- Что нужно сделать
Что футуристы хотели сделать в Венеции, судя по отрывку о Шёнберге и футуристах?

Нельзя придумать новое животное. Все равно будут использоваться знакомые элементы – скажем, рог носорога или ухо слона. Так же и в музыке. Надо брать существующие вещи.
Надо понимать логику развития. Это то, о чем говорил Шёнберг: «Мы продолжаем ствол музыки».
Ему пришлось так сказать, когда на него стали нападать. Может быть, в противном случае он и не стал бы так высказываться. Шёнбергу пришлось придумать свой «исторический материализм», чтобы оправдать то, что он делал: мол, вся история музыки приводит к эмансипации диссонанса и к атональности. Хотя слово «атональность» он не любил. По-немецки слово «ton» имеет два значения, одно из которых – «звук». Поэтому термин «атональность» может также означать «беззвучная музыка», что было бы бессмысленно.
Шёнберг, видимо, понимал, что для того, чтобы обновлять традицию, надо на нее опереться. Это то, чего не сделали футуристы.
Да. Они все отвергли. Они хотели в Венеции перекрыть Большой канал и проложить вместо него автостраду. Футуристы – предтечи фашизма. Под последним я имею в виду итальянское политическое движение, так что это слово не ругательное, а констатация. У футуристов был культ молодости, скорости, силы; отказ от старого мира; восхваление машин и индустрии. Они почти все потом примкнули к фашистскому движению. У них был манифест, который появился до программы фашистской партии и предвестил ее. Муссолини вышел из рядов социалистов, и культ молодости и индустриализации берет свое начало оттуда. В программах фашистов и большевиков есть много совпадений.

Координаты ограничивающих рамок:
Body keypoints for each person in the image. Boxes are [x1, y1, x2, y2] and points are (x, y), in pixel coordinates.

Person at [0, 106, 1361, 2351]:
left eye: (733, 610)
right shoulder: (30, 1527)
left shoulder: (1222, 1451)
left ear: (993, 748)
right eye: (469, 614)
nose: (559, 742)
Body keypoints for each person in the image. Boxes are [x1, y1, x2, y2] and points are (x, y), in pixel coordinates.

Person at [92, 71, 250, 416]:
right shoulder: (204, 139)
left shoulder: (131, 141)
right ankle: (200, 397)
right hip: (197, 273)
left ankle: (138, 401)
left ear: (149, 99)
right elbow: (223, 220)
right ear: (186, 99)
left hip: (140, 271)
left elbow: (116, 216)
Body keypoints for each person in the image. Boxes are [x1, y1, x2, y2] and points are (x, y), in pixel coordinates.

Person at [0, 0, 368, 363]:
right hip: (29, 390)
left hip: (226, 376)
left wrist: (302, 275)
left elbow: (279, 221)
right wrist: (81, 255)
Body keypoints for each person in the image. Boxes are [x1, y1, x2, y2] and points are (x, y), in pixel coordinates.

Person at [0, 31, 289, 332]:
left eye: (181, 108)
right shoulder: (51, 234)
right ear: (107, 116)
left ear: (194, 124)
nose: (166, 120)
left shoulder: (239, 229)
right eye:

...

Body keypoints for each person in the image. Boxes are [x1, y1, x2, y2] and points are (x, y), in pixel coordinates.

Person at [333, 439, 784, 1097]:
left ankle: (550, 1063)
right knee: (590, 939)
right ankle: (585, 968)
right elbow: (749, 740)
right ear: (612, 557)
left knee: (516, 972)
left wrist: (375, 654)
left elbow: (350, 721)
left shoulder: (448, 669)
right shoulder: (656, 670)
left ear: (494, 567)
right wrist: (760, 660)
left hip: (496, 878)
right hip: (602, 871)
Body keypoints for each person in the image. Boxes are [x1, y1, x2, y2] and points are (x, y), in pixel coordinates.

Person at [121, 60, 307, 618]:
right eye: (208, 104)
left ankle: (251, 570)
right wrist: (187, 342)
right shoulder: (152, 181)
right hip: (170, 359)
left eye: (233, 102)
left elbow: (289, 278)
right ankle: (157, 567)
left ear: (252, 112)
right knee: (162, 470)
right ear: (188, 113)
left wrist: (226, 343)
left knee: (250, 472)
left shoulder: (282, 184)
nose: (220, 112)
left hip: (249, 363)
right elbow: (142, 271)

--

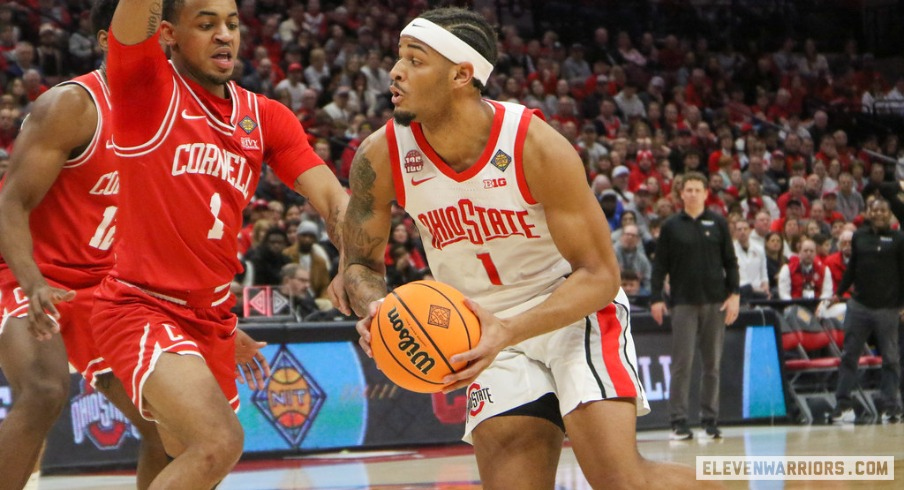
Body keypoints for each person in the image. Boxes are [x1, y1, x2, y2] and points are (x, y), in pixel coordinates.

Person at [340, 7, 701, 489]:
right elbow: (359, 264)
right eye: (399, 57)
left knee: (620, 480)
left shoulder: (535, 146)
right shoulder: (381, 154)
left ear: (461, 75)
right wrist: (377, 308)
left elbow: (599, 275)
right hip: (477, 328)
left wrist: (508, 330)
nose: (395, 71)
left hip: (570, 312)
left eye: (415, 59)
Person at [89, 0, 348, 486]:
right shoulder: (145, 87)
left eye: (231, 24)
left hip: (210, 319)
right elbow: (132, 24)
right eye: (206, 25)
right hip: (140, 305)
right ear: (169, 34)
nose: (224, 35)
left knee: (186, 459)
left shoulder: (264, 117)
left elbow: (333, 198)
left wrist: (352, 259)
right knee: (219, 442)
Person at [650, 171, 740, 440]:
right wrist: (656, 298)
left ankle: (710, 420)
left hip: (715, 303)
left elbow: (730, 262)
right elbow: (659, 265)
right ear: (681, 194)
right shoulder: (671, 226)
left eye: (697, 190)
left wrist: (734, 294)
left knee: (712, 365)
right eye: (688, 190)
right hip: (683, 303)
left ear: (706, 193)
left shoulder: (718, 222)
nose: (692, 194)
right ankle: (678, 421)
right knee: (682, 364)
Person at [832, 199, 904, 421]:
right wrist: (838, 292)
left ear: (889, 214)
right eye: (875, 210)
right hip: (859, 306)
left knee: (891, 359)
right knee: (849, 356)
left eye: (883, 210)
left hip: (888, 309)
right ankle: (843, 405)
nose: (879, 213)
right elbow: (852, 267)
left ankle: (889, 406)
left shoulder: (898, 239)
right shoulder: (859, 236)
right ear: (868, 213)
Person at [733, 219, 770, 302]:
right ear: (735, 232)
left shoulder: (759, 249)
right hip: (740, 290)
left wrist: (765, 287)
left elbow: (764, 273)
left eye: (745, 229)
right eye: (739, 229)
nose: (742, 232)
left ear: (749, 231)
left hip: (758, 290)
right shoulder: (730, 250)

- Готовый ответ
Перекрыть Большой канал и проложить вместо него автостраду.